| GOAL OF THE EXERCISE |
Once the line with "Fig. 6. SW Iberian" is found, repeat exactly that line and every one after it until the data below ends, including the last line.

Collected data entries
[Start of section]
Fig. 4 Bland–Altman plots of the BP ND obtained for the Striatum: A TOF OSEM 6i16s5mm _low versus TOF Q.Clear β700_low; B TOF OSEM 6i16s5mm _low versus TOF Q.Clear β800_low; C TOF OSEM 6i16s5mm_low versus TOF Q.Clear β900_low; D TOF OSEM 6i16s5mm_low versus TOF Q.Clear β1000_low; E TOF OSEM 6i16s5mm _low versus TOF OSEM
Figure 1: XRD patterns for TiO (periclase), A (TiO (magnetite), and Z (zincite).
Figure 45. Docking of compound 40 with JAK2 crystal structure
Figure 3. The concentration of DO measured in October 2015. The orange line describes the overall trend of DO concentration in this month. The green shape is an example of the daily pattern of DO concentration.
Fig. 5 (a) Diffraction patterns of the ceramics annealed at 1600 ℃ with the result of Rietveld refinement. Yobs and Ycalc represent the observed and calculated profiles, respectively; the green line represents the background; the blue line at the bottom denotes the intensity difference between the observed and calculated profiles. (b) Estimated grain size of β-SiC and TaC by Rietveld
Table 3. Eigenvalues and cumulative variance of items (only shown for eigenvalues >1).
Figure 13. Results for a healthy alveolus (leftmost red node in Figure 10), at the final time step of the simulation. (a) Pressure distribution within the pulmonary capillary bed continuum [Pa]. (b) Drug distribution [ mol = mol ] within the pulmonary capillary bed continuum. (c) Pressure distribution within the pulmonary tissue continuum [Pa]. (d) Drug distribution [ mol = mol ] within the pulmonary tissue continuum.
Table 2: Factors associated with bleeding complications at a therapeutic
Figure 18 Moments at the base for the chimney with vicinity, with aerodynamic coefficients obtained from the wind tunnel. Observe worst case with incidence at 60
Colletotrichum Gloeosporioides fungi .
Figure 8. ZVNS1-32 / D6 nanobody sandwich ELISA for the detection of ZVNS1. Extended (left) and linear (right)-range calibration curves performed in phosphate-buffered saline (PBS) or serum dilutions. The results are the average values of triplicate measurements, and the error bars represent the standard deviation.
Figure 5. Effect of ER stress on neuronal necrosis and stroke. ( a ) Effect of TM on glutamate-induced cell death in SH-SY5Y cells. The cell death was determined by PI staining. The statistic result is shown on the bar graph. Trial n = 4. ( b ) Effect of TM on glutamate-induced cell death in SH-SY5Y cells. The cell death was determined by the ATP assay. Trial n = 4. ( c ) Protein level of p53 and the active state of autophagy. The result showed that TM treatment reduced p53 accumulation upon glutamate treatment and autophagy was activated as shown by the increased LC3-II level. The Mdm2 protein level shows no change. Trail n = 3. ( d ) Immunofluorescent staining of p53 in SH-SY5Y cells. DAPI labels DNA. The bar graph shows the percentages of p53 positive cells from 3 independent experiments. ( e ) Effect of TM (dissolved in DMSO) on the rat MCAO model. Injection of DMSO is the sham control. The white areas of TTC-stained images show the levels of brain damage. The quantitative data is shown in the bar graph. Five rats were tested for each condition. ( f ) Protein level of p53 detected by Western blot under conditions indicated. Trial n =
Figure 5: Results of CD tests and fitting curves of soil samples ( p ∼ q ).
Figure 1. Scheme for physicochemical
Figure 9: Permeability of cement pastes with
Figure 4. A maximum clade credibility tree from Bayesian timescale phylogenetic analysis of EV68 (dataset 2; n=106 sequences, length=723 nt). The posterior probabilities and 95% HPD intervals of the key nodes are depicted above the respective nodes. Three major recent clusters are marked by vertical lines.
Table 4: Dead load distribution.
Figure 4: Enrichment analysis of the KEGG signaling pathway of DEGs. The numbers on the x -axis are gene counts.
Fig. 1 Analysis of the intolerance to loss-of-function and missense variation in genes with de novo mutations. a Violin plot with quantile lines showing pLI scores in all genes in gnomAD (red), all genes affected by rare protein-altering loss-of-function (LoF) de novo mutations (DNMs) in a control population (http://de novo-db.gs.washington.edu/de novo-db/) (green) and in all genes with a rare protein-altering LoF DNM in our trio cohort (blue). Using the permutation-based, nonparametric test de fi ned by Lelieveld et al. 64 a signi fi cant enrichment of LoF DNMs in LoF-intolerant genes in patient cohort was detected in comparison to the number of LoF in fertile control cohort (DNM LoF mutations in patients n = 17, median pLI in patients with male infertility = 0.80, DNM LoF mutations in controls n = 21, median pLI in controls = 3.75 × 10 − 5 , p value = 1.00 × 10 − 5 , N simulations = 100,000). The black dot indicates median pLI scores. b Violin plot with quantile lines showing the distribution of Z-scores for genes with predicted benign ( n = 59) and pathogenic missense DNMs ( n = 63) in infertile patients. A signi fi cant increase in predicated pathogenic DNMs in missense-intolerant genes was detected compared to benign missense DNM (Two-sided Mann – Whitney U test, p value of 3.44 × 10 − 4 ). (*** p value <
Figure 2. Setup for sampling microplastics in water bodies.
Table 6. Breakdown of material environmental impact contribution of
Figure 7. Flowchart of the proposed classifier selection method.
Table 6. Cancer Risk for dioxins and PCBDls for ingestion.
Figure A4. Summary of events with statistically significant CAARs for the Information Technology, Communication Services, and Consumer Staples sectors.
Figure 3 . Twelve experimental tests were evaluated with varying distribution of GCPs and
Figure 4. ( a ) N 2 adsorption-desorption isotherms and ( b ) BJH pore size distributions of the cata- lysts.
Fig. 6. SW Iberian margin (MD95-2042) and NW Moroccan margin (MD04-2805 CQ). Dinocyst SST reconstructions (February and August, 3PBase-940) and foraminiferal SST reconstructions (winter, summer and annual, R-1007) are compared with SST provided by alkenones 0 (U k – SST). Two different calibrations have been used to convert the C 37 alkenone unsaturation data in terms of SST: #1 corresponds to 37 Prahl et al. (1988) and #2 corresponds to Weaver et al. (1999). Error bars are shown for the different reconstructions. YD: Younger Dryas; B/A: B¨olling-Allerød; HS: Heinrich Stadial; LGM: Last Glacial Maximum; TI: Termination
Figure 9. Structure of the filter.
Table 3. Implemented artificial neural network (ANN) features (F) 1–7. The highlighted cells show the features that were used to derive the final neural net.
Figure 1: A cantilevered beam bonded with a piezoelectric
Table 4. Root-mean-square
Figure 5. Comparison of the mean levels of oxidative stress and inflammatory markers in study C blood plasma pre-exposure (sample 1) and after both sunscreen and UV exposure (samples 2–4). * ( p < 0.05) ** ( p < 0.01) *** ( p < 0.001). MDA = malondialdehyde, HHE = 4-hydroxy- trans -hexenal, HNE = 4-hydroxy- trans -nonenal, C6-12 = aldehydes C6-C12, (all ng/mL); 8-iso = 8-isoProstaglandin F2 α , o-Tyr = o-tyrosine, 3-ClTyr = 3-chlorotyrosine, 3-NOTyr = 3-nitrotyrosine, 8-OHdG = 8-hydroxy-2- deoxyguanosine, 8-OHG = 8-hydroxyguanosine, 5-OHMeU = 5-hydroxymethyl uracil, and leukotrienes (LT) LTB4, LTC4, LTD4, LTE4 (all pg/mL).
[End of section]
| EXERCISE OUTPUT |
Fig. 6. SW Iberian margin (MD95-2042) and NW Moroccan margin (MD04-2805 CQ). Dinocyst SST reconstructions (February and August, 3PBase-940) and foraminiferal SST reconstructions (winter, summer and annual, R-1007) are compared with SST provided by alkenones 0 (U k – SST). Two different calibrations have been used to convert the C 37 alkenone unsaturation data in terms of SST: #1 corresponds to 37 Prahl et al. (1988) and #2 corresponds to Weaver et al. (1999). Error bars are shown for the different reconstructions. YD: Younger Dryas; B/A: B¨olling-Allerød; HS: Heinrich Stadial; LGM: Last Glacial Maximum; TI: Termination
Figure 9. Structure of the filter.
Table 3. Implemented artificial neural network (ANN) features (F) 1–7. The highlighted cells show the features that were used to derive the final neural net.
Figure 1: A cantilevered beam bonded with a piezoelectric
Table 4. Root-mean-square
Figure 5. Comparison of the mean levels of oxidative stress and inflammatory markers in study C blood plasma pre-exposure (sample 1) and after both sunscreen and UV exposure (samples 2–4). * ( p < 0.05) ** ( p < 0.01) *** ( p < 0.001). MDA = malondialdehyde, HHE = 4-hydroxy- trans -hexenal, HNE = 4-hydroxy- trans -nonenal, C6-12 = aldehydes C6-C12, (all ng/mL); 8-iso = 8-isoProstaglandin F2 α , o-Tyr = o-tyrosine, 3-ClTyr = 3-chlorotyrosine, 3-NOTyr = 3-nitrotyrosine, 8-OHdG = 8-hydroxy-2- deoxyguanosine, 8-OHG = 8-hydroxyguanosine, 5-OHMeU = 5-hydroxymethyl uracil, and leukotrienes (LT) LTB4, LTC4, LTD4, LTE4 (all pg/mL).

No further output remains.